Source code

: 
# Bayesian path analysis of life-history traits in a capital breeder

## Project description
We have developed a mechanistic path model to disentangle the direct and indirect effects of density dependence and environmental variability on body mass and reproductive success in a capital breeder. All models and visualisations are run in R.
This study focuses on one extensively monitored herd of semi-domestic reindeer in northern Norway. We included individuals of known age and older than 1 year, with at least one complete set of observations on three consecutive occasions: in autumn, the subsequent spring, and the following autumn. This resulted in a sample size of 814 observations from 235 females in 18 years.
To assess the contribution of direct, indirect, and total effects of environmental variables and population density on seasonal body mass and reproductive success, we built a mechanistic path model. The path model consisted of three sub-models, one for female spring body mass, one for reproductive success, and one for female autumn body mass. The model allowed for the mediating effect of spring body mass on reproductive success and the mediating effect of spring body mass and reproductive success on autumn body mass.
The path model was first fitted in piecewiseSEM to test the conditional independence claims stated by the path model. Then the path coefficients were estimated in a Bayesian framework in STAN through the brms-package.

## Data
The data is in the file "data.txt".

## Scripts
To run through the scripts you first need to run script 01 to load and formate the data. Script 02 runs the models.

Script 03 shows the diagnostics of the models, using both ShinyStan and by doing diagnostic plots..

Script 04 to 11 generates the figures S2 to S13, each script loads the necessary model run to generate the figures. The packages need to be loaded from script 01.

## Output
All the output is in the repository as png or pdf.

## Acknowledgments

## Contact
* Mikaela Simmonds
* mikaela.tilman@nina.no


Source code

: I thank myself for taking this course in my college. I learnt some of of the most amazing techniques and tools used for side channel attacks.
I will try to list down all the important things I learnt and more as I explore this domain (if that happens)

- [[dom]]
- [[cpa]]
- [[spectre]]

======

#### [WHAT THE EXERCISE ASKS]
Tally the lines in the rows above that contain the word "capital", where case counts. Reply with the number alone.

#### [RESULT OF THE TASK]
2